Plato sahasında yaygın olan bir diğer toprak grubu ise bazaltik topraklardır. Bu tür topraklar aynı iklim koşulları altında oluştuğundan dolayı kırmızımsı kahverengi ve kahverengi topraklara benzer özellikler göstermektedir. Ancak strüktür bakımından bunlardan farklı olmaktadır. Genellikle orta derin profile sahip olan bu topraklar, ağır killi olup, iyi bir toprak profili gelişmediği görülmektedir (Şimşek, 2009). Organik madde bakımından fakir olan bu topraklarda hem kuru hem de sulu tarım yapılabilmektedir.

Harita 4’te de görülmek üzere bazaltik topraklar, genel olarak depresyon tabanındaki bazaltlar üzerinde dağılış göstermektedir.
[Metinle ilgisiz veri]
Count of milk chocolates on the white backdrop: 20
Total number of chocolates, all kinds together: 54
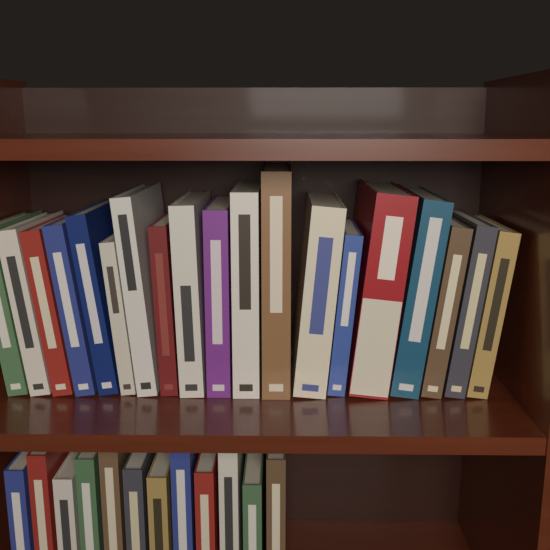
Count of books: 31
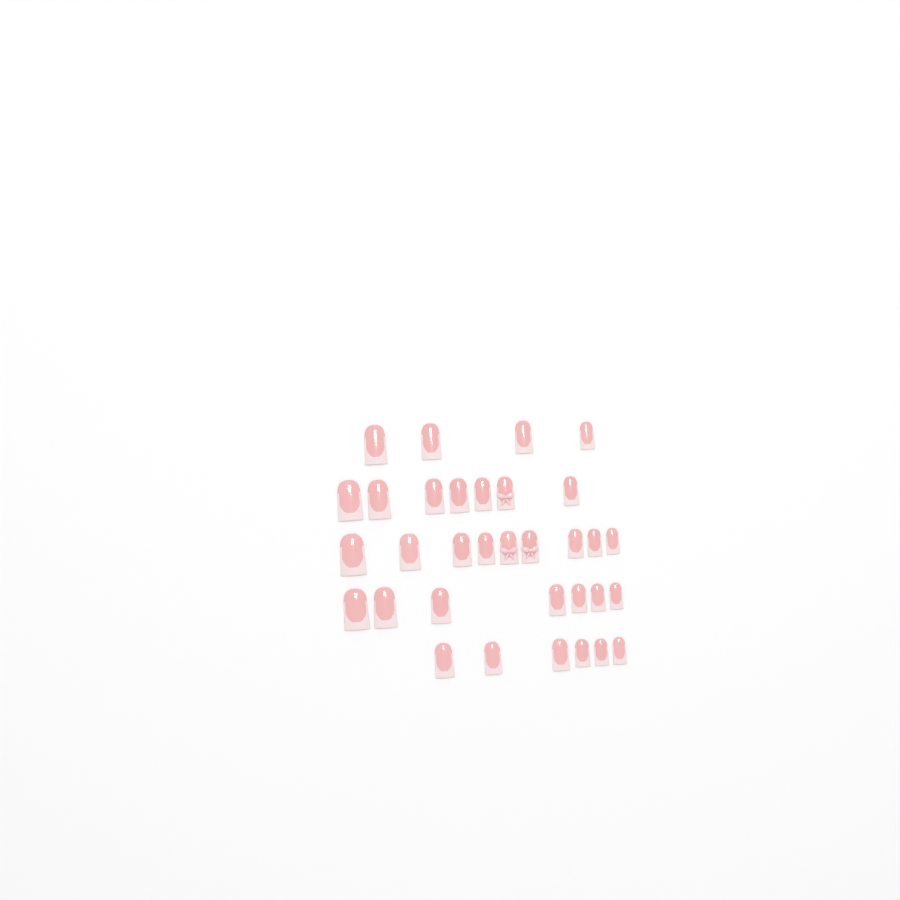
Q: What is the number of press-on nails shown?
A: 33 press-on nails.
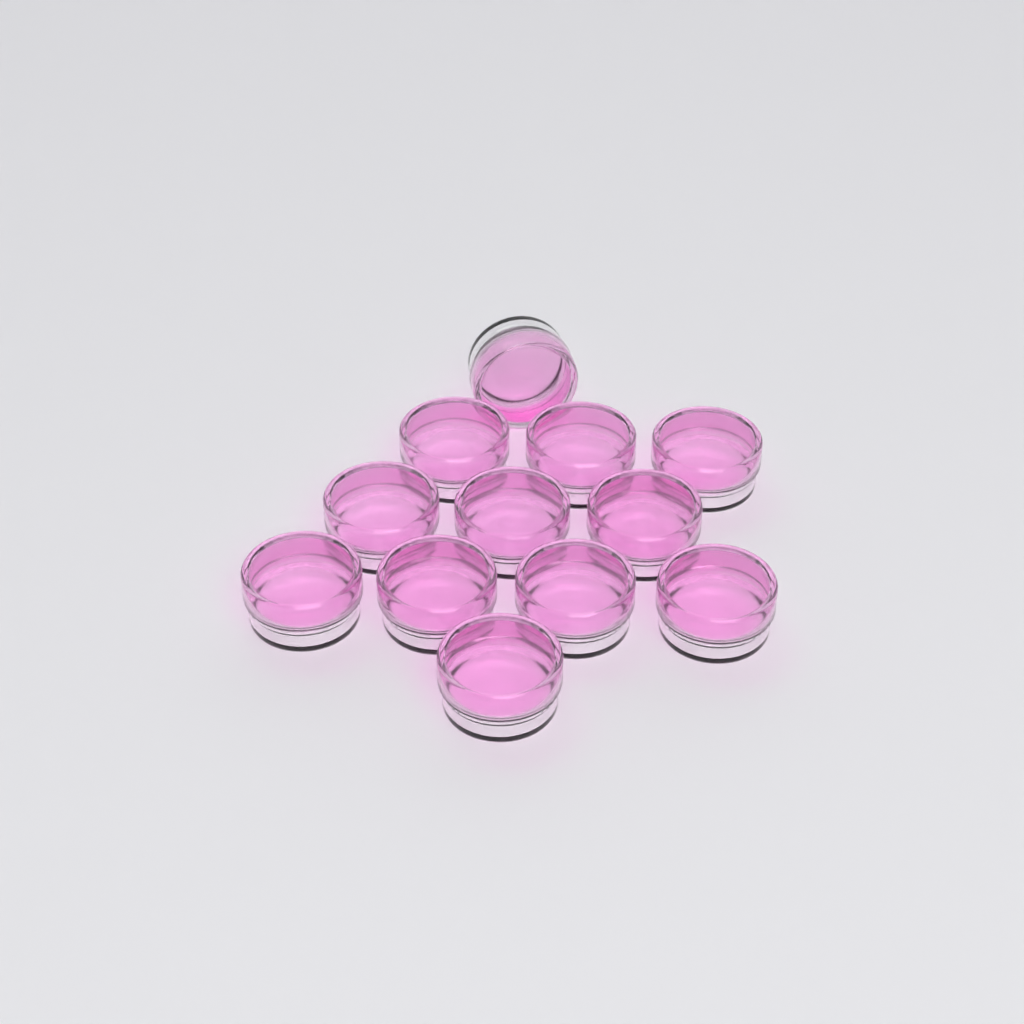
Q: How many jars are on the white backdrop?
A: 12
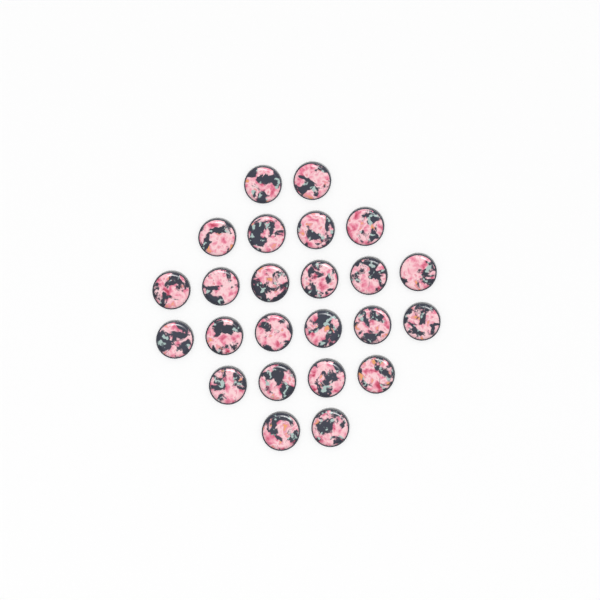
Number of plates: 24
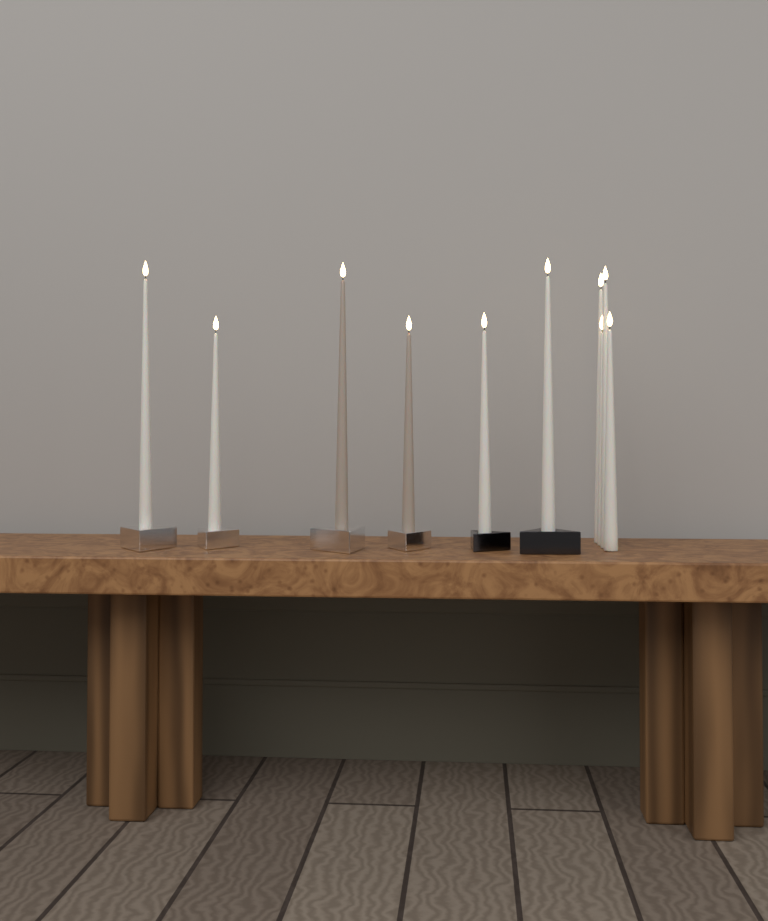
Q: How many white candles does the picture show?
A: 8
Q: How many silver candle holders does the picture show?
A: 4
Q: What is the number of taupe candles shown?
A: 2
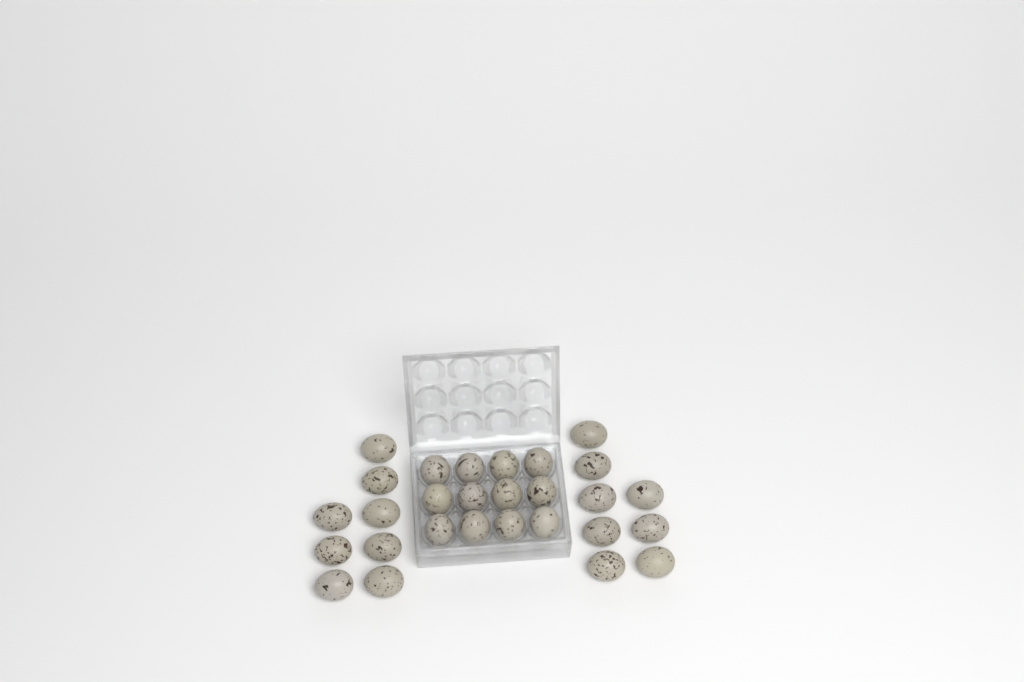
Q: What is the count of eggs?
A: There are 28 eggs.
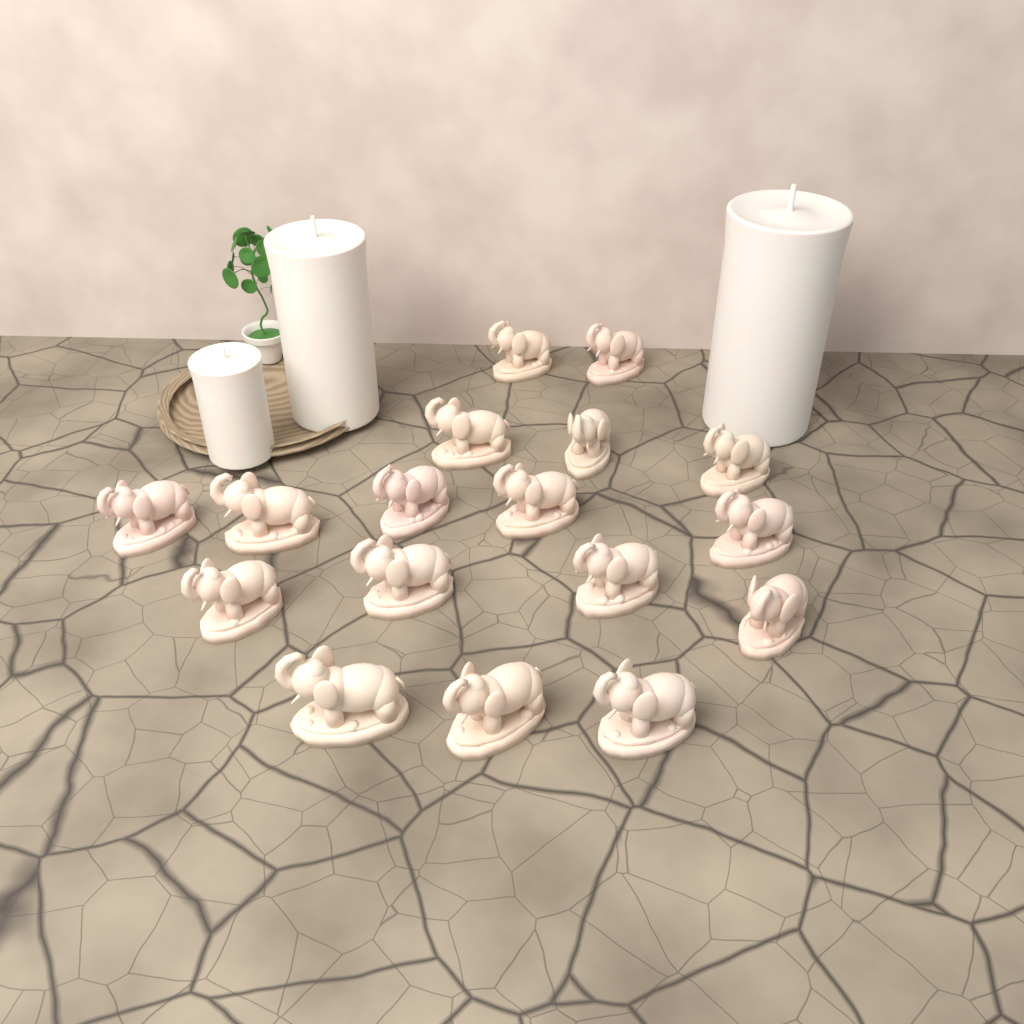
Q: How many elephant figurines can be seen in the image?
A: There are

Plato genelinde eğimli yamaçların etek kısımları, birikinti yelpazeleri ve akarsu yatakları gibi alanların topraklarına karşılık gelen kolüvyal ve alüvyal topraklar, blok boyutundan, çakıl, kum, mil ve kil boyutuna kadar değişen ebatlardaki irili ufaklı malzemelerin birikmesinden bu topraklar meydana gelmiştir. Platonun batı kesiminin dağlık olması, iklimin kuraklığı, toprağı tutacak bitki örtünün yetersizliği, var olan toprağın gevşek yapıda olması gibi nedenler özellikle kolüvyal toprakların sahada fazla görülmesine neden olmuştur. Tabakalanma durumu düzensiz olan bu topraklar geldikleri yerlerin ana kaya özelliklerini kısmen yansıtırlar. Harita 4’te de görüldüğü gibi yoğun olarak vadi yataklarında görülen bu topraklar eğimin azalmasına paralel olarak kapladıkları alanlarda genişlemektedir. Sürekli yeni malzemenin taşınmasından dolayı hep başlangıç aşamasında olan bu topraklar tarımsal faaliyet için büyük önem arz etmektedir.

Sonuç olarak Gaziantep Platosunda, humus bakımından zengin olan depresyon tabanlarındaki toprakların tarıma daha elverişli olduğu görülmektedir. Ayrıca sulama imkanlarının daha çok geliştiği depresyon alanlarda ürün çeşidinin fazlalığının yanında verimde yüksek olmaktadır. Ancak ekilen ya da dikilen ürünlerin daha hızlı gelişmesi, erkenden meyveye yatması ile beraber bol ve düzenli mahsül verebilmesi için toprak koşulları istenilen düzeyde olmalı bakım işlerinin iyi yapılmasının yanında sulama imkanlarının da geliştirilmesi gerekmektedir.